#### PROVIDED RECORDS

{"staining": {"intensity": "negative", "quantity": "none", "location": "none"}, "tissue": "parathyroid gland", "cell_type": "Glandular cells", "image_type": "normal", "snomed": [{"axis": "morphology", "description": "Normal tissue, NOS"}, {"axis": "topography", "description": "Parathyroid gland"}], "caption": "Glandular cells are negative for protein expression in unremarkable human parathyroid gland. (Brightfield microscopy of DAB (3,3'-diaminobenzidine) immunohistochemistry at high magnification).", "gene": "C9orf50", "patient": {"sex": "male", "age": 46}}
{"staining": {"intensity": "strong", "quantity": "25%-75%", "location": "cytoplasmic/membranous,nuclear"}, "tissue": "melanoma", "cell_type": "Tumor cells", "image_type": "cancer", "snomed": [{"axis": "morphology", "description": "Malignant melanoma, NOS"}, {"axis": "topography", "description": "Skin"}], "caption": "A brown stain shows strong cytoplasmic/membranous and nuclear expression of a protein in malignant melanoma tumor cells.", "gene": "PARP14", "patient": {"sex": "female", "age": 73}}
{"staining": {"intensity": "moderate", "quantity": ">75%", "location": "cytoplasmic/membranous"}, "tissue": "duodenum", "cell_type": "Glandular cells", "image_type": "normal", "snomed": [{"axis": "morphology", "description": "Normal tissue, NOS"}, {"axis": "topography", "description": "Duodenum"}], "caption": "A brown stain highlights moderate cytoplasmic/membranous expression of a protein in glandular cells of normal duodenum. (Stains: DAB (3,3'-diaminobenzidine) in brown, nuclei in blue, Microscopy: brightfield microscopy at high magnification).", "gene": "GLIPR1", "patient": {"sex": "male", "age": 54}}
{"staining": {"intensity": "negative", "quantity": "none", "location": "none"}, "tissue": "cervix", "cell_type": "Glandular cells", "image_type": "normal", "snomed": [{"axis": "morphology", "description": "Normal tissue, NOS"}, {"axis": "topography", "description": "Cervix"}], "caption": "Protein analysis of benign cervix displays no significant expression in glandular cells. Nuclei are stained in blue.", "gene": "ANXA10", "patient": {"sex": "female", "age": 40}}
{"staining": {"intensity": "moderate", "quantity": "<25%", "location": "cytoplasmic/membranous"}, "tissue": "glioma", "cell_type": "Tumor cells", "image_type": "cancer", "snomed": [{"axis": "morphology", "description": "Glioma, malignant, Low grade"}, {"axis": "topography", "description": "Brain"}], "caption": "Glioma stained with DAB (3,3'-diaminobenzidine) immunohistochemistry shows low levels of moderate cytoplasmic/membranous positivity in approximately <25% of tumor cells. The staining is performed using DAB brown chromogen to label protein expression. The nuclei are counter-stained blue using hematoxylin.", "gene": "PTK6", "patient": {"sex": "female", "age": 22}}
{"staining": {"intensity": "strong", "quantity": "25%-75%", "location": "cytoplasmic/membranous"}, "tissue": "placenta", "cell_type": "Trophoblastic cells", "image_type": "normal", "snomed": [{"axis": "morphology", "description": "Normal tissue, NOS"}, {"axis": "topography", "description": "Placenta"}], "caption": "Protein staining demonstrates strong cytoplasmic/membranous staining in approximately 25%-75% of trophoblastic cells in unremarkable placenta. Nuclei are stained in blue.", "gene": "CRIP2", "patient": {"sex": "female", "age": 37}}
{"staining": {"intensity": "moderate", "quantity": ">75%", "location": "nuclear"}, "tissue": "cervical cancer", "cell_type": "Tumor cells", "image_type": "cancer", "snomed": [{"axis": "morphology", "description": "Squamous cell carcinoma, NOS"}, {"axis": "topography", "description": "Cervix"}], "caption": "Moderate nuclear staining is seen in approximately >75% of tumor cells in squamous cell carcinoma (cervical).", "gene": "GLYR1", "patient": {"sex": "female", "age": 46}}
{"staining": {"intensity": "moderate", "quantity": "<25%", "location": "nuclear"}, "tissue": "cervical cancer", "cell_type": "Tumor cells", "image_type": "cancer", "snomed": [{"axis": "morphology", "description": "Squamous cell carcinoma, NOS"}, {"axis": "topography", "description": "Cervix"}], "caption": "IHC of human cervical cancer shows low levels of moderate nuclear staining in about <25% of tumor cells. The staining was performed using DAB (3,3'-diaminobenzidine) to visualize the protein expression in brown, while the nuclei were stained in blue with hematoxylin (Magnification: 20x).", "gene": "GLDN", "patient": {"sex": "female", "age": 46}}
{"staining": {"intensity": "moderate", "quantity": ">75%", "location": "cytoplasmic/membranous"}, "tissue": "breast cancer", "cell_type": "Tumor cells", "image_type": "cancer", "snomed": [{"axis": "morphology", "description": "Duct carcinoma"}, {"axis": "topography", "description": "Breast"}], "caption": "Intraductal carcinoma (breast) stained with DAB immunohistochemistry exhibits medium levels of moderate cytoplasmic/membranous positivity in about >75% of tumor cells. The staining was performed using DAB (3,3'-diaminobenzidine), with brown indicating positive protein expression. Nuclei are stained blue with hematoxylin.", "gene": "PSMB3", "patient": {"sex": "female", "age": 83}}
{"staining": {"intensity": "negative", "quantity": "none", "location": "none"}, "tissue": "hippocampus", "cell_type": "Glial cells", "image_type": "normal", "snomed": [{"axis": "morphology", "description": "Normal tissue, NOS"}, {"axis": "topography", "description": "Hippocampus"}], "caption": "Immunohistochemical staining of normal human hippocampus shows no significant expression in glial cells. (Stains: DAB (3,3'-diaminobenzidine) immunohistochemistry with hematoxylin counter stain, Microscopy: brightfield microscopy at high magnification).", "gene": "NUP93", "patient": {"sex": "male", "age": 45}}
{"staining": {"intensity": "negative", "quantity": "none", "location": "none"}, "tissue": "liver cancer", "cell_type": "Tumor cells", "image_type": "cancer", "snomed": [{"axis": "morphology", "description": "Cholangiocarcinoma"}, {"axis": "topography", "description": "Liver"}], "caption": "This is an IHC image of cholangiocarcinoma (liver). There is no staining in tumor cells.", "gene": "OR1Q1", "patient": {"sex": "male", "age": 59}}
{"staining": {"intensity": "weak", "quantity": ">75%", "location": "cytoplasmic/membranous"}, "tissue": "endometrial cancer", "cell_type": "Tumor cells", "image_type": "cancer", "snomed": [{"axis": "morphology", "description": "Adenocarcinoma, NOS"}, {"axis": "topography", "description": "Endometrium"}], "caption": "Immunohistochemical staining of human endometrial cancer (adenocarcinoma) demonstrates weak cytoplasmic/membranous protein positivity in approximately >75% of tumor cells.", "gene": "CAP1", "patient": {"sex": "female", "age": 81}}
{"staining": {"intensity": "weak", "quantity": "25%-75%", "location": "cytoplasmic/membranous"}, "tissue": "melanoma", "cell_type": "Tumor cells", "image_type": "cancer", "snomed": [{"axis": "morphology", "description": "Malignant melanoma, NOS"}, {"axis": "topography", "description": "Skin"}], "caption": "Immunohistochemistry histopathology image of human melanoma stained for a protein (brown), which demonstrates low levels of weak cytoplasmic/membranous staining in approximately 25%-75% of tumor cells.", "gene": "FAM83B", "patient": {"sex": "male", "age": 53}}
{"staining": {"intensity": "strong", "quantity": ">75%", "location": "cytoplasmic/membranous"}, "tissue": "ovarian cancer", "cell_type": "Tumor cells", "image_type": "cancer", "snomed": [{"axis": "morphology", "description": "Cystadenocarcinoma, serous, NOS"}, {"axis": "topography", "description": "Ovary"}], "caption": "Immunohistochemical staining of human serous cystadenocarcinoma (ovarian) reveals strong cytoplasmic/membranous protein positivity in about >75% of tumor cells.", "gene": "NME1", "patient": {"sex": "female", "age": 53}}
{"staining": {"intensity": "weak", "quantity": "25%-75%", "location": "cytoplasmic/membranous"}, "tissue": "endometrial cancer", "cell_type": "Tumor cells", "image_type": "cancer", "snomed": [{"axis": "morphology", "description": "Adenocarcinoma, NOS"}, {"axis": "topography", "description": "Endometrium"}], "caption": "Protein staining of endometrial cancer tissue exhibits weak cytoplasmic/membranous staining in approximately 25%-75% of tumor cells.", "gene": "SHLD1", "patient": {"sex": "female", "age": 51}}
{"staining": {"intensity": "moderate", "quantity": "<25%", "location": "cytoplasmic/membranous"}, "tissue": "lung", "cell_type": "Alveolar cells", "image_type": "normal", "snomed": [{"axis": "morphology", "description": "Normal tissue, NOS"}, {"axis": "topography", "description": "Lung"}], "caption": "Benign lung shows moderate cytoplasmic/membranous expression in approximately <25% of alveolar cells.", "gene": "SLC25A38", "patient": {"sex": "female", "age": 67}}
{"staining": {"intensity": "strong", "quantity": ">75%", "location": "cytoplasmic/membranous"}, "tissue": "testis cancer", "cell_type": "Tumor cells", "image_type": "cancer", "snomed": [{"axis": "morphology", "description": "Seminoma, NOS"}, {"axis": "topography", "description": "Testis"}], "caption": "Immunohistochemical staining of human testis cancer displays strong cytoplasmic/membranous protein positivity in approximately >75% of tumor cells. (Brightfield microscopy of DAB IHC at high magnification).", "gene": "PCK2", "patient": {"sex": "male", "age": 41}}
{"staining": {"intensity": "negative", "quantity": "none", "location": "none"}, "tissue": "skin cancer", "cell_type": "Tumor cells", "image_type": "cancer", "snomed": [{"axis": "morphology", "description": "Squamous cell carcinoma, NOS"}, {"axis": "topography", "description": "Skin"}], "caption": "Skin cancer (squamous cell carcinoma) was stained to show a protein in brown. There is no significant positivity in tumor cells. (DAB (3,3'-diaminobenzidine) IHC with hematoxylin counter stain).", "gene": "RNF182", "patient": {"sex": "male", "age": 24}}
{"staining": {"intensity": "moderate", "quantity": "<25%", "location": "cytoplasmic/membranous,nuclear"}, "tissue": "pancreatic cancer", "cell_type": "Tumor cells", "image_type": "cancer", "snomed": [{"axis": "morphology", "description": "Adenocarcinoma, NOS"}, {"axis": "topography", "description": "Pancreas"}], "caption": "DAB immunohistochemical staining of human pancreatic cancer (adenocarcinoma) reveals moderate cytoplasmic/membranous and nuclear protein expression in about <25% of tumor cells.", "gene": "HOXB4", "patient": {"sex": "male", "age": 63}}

########

ASSIGNMENT: Proceeding from the line containing "brown stain shows" through the line containing "brown stain highlights", transcribe the lines above exactly, both end lines included.

TASK ANSWER:
{"staining": {"intensity": "strong", "quantity": "25%-75%", "location": "cytoplasmic/membranous,nuclear"}, "tissue": "melanoma", "cell_type": "Tumor cells", "image_type": "cancer", "snomed": [{"axis": "morphology", "description": "Malignant melanoma, NOS"}, {"axis": "topography", "description": "Skin"}], "caption": "A brown stain shows strong cytoplasmic/membranous and nuclear expression of a protein in malignant melanoma tumor cells.", "gene": "PARP14", "patient": {"sex": "female", "age": 73}}
{"staining": {"intensity": "moderate", "quantity": ">75%", "location": "cytoplasmic/membranous"}, "tissue": "duodenum", "cell_type": "Glandular cells", "image_type": "normal", "snomed": [{"axis": "morphology", "description": "Normal tissue, NOS"}, {"axis": "topography", "description": "Duodenum"}], "caption": "A brown stain highlights moderate cytoplasmic/membranous expression of a protein in glandular cells of normal duodenum. (Stains: DAB (3,3'-diaminobenzidine) in brown, nuclei in blue, Microscopy: brightfield microscopy at high magnification).", "gene": "GLIPR1", "patient": {"sex": "male", "age": 54}}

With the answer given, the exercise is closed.